So the huge investment behind "Avatar" rides on Cameron's wild imagination and the technology he developed to put it on the screen.
"Here's the thing. No one knows if you've got the turkey that lays the golden egg or you've just got a turkey," Worthington said. "We're all trying to be cool, calm and relaxed about it, but inside, I think all of us are sweating bullets.
"But you've got to stand by the fact that what we've done is push the envelope again, thanks to Jim. ... I'm sure people are hopefully going to enjoy going on this ride, because to me, he took me to Pandora.
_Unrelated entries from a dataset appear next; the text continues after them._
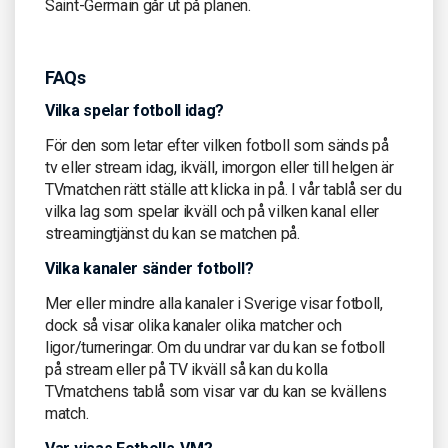
Saint-Germain går ut på planen.
FAQs
Vilka spelar fotboll idag?
För den som letar efter vilken fotboll som sänds på
tv eller stream idag, ikväll, imorgon eller till helgen är
TVmatchen rätt ställe att klicka in på. I vår tablå ser du
vilka lag som spelar ikväll och på vilken kanal eller
streamingtjänst du kan se matchen på.
Vilka kanaler sänder fotboll?
Mer eller mindre alla kanaler i Sverige visar fotboll,
dock så visar olika kanaler olika matcher och
ligor/turneringar. Om du undrar var du kan se fotboll
på stream eller på TV ikväll så kan du kolla
TVmatchens tablå som visar var du kan se kvällens
match.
Now he's going to take the rest of the world."
Worthington stars as Jake Sully, a paralyzed former Marine recruited to take his dead brother's place in the Avatar Program, inhabiting a genetically engineered body mixing human and Na'vi DNA so he can survive on Pandora.
Jake winds up in an unlikely romance with Saldana's Neytiri, a member of the spiritually- and ecologically minded natives, who like Aborigines in our own history face conflict with militant humans greedy for their resources — in this case, Pandora's supply of an energy-rich mineral called unobtainium.
Unlike native populations that succumbed to European colonialism, the Na'vi can give as good as they get.
"You're not encountering inhabitants that are 4-foot-9 and are completely defenseless. These (people) will kill you in a second," said Saldana, whose Neyteri is an expert hunter. "They're not victims, I'll tell you that. They can't be. They're warriors."
Cameron conceived the story in 1995 then waited a decade for technology to catch up so he could film it.
During that time, Peter Jackson mastered the art of performance-capture filming with his Gollum character in "The Lord of the Rings" saga and the giant ape in "King Kong" — both roles played by Andy Serkis, whose motions were recorded by digital cameras then topped off with intricate computer imagery to create the finished product.
With "The Polar Express," "Beowulf" and this season's "A Christmas Carol," Robert Zemeckis pioneered shooting entire films in performance capture, actors working on bare sound stages in skintight suits dotted with sensors read by the digital cameras. Computer animation filled in the costumes, sets, props and other details.
Zemeckis' films have the look of animation, but Cameron set out to create a photorealistic world filled with alien lifeforms — giant plants with a defense mechanism that sucks them into the ground in an instant, flying reptilian "banshees" that can be ridden like horses, six-legged beasts of burden called "direhorses."
Along with Cameron's 3-D system, among his innovations were a virtual-camera simulating what the finished product might look like as he was filming and a helmet-cam clamped to actors' heads to record their facial expressions, overcoming the "dead-eye" effect and other limitations that have made the faces of some performance-capture characters seem lifeless.
"So here you've got four or five new technologies all laid over each other in this palimpsest of new technologies, and it was just insane for the first six months or so," Cameron said. "We literally were just scratching our heads every day, which is a wonderful place to be as a filmmaker. To be 25 years into a career and be standing on the set going, `I don't know what ... we're doing.'"
Cameron hired Jackson's WETA effects house to transform his digital data into the world of Pandora — basically, to put the costumes and makeup on the characters and build the sets.
Based on about 30 minutes of footage Cameron showed reporters in advance of "Avatar's" Dec. 9 world premiere in London, the results are mind-blowing. The Pandora segments and the Na'vi seem as real as the human world in the film's live-action segments, with Saldana and Worthington's alien incarnations showing remarkable expressiveness.
Cameron has ideas for two sequels should "Avatar" make enough money to become its own franchise. But that's in the audience's hands now.
"The thing I feared most about this film was that because it wasn't a franchise picture and it wasn't based on something that already was imprinted in the public consciousness, that they just wouldn't know what we were or that we existed," Cameron said. "Fairly early on, we were able to create a pretty high profile for the movie as this kind of mysterious thing, and then it seemed like the more we revealed about it, the more kind of excitement and buzz around it, positive and negative, that there was.
"But the more people are talking, the more they've got to resolve the issue for themselves by going to see the movie."